Wilson agreed: “Veterans want to know the best way to do something, so they want to ask someone who’s already done it.” To help with that, the University is working to create a mentor program especially for veterans, even recognizing that veterans who experienced combat most likely would want to pair with a similar mentor.

The first semester is the hardest, Minnis said. “It’s like a tree,” Minnis said. “We want to get our veterans planted and to get them to spread their roots in as many directions as they can across campus.” The University is also working on changes to its New Student Conferences to be more military friendly. It’s working with Student Activities to have programs especially for veterans, Minnis said. The pattern of pairing with other offices continues across campus. “The great thing about it is we don’t have to reinvent the wheel,” she said. Veterans are becoming a more prominent voice on campus simply by being included in the events of other campus offices.

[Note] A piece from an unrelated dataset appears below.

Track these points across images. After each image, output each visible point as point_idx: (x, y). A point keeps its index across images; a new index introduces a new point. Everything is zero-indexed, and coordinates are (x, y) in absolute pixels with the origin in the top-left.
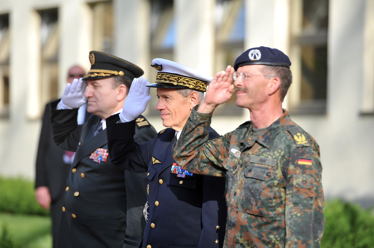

The University has much to gain in recruiting these men and women to be Aggies, Minnis said. They have life experience. “These are students who have had many different jobs in the military,” she said. They are high energy and motivated. “They’re very much focused on specific goals, and they know that they’re doing something challenging,” Smith said.

The varied experiences of veterans make it so they can identify their own faults, and “it’s easier to overcome when you can identify your faults,” he said. “That’s the thing about a veteran. You’ve started so much, but you’ve also completed so much.”

Having more veterans on campus, and making it easier for them to integrate into the culture, is of great benefit to the University, Weber said. In being present, veterans are able to show cadets what it’s really like to serve, said Smith. By their pride, veterans are shining examples of the Aggie Spirit, Minnis said. By being active, veterans can make a difference on this deep and wide campus, Burnside said. Just by joining a club or classroom discussion, Wilson said, traditional students can learn from their discipline.
“If you’ve ever seen a veteran on the first row of a classroom, challenging the professor—and by challenging him, pushing him to teach better, not worried about what anyone else in the class thinks—you’ll know what veterans bring to the classroom,” Wilson said.

As Texas A&M moves forward as a successful and sought-after university, Wilson said A&M will thrive amid the change. This university can accept change and it can continue with excellence and it can lead others in excellence. A&M has a military order to keep marching and improving. Past, present and future—a relationship with the military is an honor Texas A&M has had since the beginning.